**DOCUMENT PASSAGE**
- Opening Delimiter -

My 'dad' was a violent, abusive, drunken, horrible man. The thought of him reading to or playing with us is laughable.

Same here. But later in life ( my 30s) I found out that at 19 years old he was a signalman on the Russian convoys.
When I saw films of those convoys it made sense.
Their life expectancy was 4 days.

Grannybags Mon 02-Feb-26 21:11:06

My Mum read to me every night quite a while after I could read myself. I loved the cosy feeling of her sitting on my bed reading to me while I was snuggled up feeling sleepy

My Dad never did. He would sometimes make up stories during the day.

I don’t remember either parent telling me they loved me but I knew they did.

1summer Mon 02-Feb-26 21:11:59

I could also read before I went to school but my parents rarely read to me.
My Mum loved books and was an avid reader, I do remember her reading a box set of Milly Molly Mandy to me and her favourite book which I still have Anne of Green Gables.
I can’t remember at all my Dad reading to me but his early career was a Maths teacher, he spent hours teaching me sums and Maths. In my teens he gave me the complete works of Shakespeare which I still have but never read. But as we live not far from Stratford we often went to the RSC to watch plays.

- Closing Delimiter -

**EXTRACTED MATERIAL**
- Opening Delimiter -

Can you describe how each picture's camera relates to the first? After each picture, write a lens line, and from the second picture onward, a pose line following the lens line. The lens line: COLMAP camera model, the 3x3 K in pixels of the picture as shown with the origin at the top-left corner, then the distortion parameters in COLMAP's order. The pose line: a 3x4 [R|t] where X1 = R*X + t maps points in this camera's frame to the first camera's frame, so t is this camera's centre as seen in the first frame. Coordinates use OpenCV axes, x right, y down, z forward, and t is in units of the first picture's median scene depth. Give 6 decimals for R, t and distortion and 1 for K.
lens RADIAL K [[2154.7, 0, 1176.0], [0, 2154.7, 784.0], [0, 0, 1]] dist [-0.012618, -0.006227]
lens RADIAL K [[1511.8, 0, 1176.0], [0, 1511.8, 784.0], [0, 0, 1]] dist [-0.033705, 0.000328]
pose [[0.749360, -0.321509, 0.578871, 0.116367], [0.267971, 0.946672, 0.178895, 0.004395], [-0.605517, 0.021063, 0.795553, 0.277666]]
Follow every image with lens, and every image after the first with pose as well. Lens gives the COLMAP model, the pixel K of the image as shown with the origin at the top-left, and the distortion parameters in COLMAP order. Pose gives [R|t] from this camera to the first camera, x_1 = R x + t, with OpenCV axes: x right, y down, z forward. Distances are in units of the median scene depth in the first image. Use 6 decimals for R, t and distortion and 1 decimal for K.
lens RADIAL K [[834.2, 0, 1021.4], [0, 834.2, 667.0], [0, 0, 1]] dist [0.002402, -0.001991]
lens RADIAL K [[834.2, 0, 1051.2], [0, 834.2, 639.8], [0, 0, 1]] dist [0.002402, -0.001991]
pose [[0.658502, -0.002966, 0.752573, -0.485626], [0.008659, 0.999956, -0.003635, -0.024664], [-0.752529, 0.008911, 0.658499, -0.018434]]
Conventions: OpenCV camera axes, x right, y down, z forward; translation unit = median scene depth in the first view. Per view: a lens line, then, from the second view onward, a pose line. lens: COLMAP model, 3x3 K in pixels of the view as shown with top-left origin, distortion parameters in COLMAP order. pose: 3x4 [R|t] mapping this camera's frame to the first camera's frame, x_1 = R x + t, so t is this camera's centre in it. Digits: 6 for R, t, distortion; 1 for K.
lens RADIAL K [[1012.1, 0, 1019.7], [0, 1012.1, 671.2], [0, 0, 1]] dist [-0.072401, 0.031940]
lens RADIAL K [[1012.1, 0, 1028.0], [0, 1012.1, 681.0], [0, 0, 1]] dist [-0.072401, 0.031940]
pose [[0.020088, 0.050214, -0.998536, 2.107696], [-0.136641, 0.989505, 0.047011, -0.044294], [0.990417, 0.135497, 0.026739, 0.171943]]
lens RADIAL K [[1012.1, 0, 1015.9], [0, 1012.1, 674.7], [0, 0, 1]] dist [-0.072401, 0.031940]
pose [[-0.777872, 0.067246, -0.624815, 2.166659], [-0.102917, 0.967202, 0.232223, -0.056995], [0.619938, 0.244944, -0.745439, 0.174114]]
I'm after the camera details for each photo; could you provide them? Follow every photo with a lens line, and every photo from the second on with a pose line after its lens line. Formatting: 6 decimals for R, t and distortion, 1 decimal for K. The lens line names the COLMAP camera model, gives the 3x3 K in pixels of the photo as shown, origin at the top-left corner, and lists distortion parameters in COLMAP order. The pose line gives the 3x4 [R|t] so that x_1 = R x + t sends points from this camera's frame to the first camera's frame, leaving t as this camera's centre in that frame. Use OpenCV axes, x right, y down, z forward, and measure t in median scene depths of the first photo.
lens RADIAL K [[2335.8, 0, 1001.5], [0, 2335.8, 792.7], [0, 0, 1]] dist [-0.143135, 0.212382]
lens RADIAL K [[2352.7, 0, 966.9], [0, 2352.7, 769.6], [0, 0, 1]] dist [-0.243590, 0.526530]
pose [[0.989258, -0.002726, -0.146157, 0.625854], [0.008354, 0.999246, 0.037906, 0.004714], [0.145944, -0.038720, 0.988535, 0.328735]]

- Closing Delimiter -

**REQUIRED ACTION**
In the forum posts about parents reading to their children, what job did the father who served on the Russian convoys hold at 19 years old?

**WRITTEN RESPONSE**
He was a signalman.